## What you are asked to do
In this exercise, every entry is to be transcribed exactly as written.

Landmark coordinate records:
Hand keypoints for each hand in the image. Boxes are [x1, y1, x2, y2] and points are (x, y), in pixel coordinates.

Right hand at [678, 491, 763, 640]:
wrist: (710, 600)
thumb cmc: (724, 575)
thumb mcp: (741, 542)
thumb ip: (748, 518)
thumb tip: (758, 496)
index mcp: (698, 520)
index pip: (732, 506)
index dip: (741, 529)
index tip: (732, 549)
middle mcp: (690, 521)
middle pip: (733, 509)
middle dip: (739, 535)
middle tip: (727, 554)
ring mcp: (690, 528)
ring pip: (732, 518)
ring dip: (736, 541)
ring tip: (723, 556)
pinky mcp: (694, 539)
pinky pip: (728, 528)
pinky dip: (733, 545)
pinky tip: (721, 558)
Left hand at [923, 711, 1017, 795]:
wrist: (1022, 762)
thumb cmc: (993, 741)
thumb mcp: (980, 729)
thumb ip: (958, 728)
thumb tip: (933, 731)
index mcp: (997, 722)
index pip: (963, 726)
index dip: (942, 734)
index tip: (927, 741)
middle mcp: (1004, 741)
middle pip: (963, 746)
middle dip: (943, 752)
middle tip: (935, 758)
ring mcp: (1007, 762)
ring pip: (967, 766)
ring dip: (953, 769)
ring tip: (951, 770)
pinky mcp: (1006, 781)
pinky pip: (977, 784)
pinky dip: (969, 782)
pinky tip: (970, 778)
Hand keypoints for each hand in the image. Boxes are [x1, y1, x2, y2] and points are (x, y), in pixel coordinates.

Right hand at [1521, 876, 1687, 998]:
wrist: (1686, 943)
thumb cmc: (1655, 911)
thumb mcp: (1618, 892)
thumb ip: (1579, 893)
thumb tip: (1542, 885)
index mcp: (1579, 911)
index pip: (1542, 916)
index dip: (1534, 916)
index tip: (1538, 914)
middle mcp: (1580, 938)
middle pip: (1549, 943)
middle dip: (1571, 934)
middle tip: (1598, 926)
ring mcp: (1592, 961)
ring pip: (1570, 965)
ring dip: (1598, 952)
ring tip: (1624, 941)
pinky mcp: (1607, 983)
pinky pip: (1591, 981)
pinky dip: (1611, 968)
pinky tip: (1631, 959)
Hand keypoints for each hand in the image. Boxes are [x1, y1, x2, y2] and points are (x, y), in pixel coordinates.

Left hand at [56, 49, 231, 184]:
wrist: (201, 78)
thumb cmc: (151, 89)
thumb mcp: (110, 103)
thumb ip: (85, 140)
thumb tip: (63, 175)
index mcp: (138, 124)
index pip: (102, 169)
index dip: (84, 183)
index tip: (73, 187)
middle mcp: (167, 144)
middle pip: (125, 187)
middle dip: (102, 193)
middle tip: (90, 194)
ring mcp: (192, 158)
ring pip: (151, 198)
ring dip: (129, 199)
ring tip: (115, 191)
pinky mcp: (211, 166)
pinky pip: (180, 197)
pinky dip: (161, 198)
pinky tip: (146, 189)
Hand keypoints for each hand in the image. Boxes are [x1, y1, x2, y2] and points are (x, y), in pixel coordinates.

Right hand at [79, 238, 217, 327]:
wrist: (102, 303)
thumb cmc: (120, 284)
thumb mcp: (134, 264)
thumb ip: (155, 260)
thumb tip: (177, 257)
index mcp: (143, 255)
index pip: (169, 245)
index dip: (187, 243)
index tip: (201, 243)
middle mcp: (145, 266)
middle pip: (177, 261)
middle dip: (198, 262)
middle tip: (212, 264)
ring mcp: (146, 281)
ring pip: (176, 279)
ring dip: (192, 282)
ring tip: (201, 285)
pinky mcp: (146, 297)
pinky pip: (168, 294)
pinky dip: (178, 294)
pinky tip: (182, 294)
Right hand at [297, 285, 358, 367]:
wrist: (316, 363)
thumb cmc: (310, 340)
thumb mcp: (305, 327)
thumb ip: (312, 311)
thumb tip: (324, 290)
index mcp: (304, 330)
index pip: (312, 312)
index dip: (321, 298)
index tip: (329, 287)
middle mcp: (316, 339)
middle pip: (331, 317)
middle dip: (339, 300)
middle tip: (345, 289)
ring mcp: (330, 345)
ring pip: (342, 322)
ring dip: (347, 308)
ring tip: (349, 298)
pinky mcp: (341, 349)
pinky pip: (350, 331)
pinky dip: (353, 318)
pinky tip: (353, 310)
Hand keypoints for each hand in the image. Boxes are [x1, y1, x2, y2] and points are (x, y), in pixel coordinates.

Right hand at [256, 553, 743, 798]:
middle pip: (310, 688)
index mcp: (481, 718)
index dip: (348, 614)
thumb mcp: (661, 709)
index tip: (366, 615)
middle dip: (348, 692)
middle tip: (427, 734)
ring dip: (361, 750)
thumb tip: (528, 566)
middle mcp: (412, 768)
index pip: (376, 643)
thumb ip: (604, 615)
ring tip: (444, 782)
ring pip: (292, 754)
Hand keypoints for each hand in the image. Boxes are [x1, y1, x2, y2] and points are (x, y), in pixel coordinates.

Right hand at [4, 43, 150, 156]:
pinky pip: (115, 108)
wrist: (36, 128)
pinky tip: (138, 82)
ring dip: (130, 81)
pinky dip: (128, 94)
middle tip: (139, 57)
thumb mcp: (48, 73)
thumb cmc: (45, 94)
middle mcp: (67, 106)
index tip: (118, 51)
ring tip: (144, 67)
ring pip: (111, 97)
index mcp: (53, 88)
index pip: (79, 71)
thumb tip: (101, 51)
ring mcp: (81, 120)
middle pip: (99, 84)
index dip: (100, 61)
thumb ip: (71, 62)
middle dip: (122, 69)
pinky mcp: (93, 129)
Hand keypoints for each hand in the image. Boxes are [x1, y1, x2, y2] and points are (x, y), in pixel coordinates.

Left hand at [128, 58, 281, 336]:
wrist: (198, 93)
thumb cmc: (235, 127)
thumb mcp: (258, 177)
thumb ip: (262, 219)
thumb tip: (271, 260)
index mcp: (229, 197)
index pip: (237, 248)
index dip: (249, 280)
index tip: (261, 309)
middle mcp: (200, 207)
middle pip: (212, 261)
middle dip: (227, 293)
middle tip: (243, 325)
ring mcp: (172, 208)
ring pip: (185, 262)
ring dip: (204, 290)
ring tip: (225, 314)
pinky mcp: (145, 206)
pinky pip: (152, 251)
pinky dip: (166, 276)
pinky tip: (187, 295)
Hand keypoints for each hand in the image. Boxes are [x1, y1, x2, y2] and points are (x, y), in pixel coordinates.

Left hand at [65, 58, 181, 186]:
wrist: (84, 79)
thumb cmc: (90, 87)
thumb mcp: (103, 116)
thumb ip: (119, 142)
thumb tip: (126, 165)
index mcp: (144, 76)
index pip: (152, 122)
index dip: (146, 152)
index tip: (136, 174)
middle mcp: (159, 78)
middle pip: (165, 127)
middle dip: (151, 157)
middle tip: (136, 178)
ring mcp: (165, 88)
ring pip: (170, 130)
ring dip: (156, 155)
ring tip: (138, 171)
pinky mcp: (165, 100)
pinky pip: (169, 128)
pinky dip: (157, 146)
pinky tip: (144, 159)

## Response for this exercise
Hand keypoints for each hand in the image. Boxes are [x1, y1, x2, y2] and points are (x, y), in pixel coordinates.

Right hand at [678, 491, 763, 640]:
wrist: (710, 600)
thumb cmc: (724, 575)
thumb mcp: (741, 542)
thumb ip: (748, 518)
thumb tip: (758, 496)
index mcp: (698, 520)
index pip: (732, 506)
index dip: (741, 529)
index tip: (732, 549)
middle mcp: (690, 521)
middle pip: (733, 509)
middle dip: (739, 535)
middle tip: (727, 554)
ring mcp: (690, 528)
ring pip: (732, 518)
ring dip: (736, 541)
ring tip: (723, 556)
pinky mcp: (694, 539)
pinky pip: (728, 528)
pinky dip: (733, 545)
pinky tip: (721, 558)
Left hand at [923, 711, 1017, 795]:
wrist: (1022, 762)
thumb cmc: (993, 741)
thumb mcp: (980, 729)
thumb ip: (958, 728)
thumb tip: (933, 731)
index mcp: (997, 722)
index pip: (963, 726)
index dip: (942, 734)
index tip: (927, 741)
middle mcp: (1004, 741)
middle pip: (963, 746)
middle dip: (943, 752)
middle tip: (935, 758)
ring mcp: (1007, 762)
ring pip: (967, 766)
ring dip: (953, 769)
ring tip: (951, 770)
pinky mcp: (1006, 781)
pinky pip: (977, 784)
pinky dip: (969, 782)
pinky tip: (970, 778)
Hand keypoints for each hand in the image. Boxes are [x1, y1, x2, y2] and points are (x, y), in pixel coordinates.

Right hand at [1521, 876, 1687, 998]:
wrist: (1686, 943)
thumb cmc: (1655, 911)
thumb mcp: (1618, 892)
thumb ip: (1579, 893)
thumb tip: (1542, 885)
index mcp: (1579, 911)
index pip: (1542, 916)
index dip: (1534, 916)
index tip: (1538, 914)
middle mcp: (1580, 938)
middle pip: (1549, 943)
middle dip: (1571, 934)
middle tip: (1598, 926)
ring mcp: (1592, 961)
ring pip: (1570, 965)
ring dip: (1598, 952)
ring tip: (1624, 941)
pinky mcp: (1607, 983)
pinky pip: (1591, 981)
pinky dip: (1611, 968)
pinky tip: (1631, 959)
Hand keypoints for each hand in the image. Boxes are [x1, y1, x2, y2] and points are (x, y), in pixel coordinates.

Left hand at [56, 49, 231, 184]:
wrist: (201, 78)
thumb cmc: (151, 89)
thumb mcp: (110, 103)
thumb ip: (85, 140)
thumb tip: (63, 175)
index mcp: (138, 124)
index pip: (102, 169)
index dip: (84, 183)
index tip: (73, 187)
middle mcp: (167, 144)
middle pip: (125, 187)
middle dip: (102, 193)
middle tip: (90, 194)
ring mcp: (192, 158)
ring pip: (151, 198)
ring dip: (129, 199)
ring tip: (115, 191)
pinky mcp: (211, 166)
pinky pip: (180, 197)
pinky dip: (161, 198)
pinky tip: (146, 189)
Hand keypoints for each hand in the image. Boxes are [x1, y1, x2, y2] and points are (x, y), in pixel coordinates.

Right hand at [79, 238, 217, 327]:
wrist: (102, 303)
thumb cmc: (120, 284)
thumb mcp: (134, 264)
thumb ip: (155, 260)
thumb tip: (177, 257)
index mcp: (143, 255)
index pip: (169, 245)
index dip: (187, 243)
index tip: (201, 243)
middle mcp: (145, 266)
middle pip: (177, 261)
middle dip: (198, 262)
middle tip: (212, 264)
ring mcp: (146, 281)
ring pip: (176, 279)
ring dip: (192, 282)
ring tip: (201, 285)
pinky mcp: (146, 297)
pinky pip: (168, 294)
pinky dip: (178, 294)
pinky tip: (182, 294)
Right hand at [297, 285, 358, 367]:
wrist: (316, 363)
thumb cmc: (310, 340)
thumb mcp: (305, 327)
thumb ip: (312, 311)
thumb tip: (324, 290)
index mcp: (304, 330)
index pip: (312, 312)
index dip: (321, 298)
index tip: (329, 287)
middle mcp: (316, 339)
middle pip: (331, 317)
middle dip: (339, 300)
middle tip: (345, 289)
ring mcp: (330, 345)
ring pip: (342, 322)
ring dip: (347, 308)
ring tip: (349, 298)
pinky mcp: (341, 349)
pinky pip: (350, 331)
pinky dip: (353, 318)
pinky tip: (353, 310)
Hand keypoints for each hand in the image. Boxes are [x1, y1, x2, y2] and points are (x, y), in pixel coordinates.

Right hand at [256, 553, 743, 798]:
middle pip: (310, 688)
index mcp: (481, 718)
index dip: (348, 614)
thumb mcp: (661, 709)
index tip: (366, 615)
middle dip: (348, 692)
middle tip: (427, 734)
ring dip: (361, 750)
thumb tip: (528, 566)
middle mcp: (412, 768)
index pip: (376, 643)
thumb ip: (604, 615)
ring tip: (444, 782)
ring pip: (292, 754)
Hand keypoints for each hand in the image. Boxes are [x1, y1, x2, y2] and points are (x, y), in pixel coordinates.

Right hand at [4, 43, 150, 156]:
pinky pip: (115, 108)
wrist: (36, 128)
pinky tip: (138, 82)
ring dip: (130, 81)
pinky dip: (128, 94)
middle tip: (139, 57)
thumb mcp: (48, 73)
thumb cmc: (45, 94)
middle mcp: (67, 106)
index tip: (118, 51)
ring tip: (144, 67)
ring pip: (111, 97)
index mcp: (53, 88)
index pip: (79, 71)
thumb tip: (101, 51)
ring mcp: (81, 120)
middle pip: (99, 84)
index dip: (100, 61)
thumb ip: (71, 62)
middle dip: (122, 69)
pinky mcp: (93, 129)
Hand keypoints for each hand in the image. Boxes are [x1, y1, x2, y2] and points are (x, y), in pixel coordinates.

Left hand at [128, 58, 281, 336]:
wrist: (198, 93)
thumb cmc: (235, 127)
thumb mcp: (258, 177)
thumb ip: (262, 219)
thumb tip: (271, 260)
index mcp: (229, 197)
index pip: (237, 248)
index dip: (249, 280)
index tip: (261, 309)
middle mcp: (200, 207)
middle pip: (212, 261)
middle dip: (227, 293)
middle tip: (243, 325)
ring mcp: (172, 208)
ring pip: (185, 262)
ring dip: (204, 290)
ring tip: (225, 314)
pinky mcp: (145, 206)
pinky pip: (152, 251)
pinky dip: (166, 276)
pinky tip: (187, 295)
Hand keypoints for each hand in the image. Boxes are [x1, y1, x2, y2] and points are (x, y), in pixel coordinates.

Left hand at [65, 58, 181, 186]:
wrist: (84, 79)
thumb cmc: (90, 87)
thumb mcp: (103, 116)
thumb ip: (119, 142)
thumb tip: (126, 165)
index mcp: (144, 76)
index pip: (152, 122)
index dip: (146, 152)
index tip: (136, 174)
middle mcp: (159, 78)
middle pip: (165, 127)
middle dip: (151, 157)
middle tip: (136, 178)
ring mcp: (165, 88)
ring pip: (170, 130)
ring dip: (156, 155)
ring tip: (138, 171)
pinky mcp: (165, 100)
pinky pip: (169, 128)
pinky dip: (157, 146)
pinky tip: (144, 159)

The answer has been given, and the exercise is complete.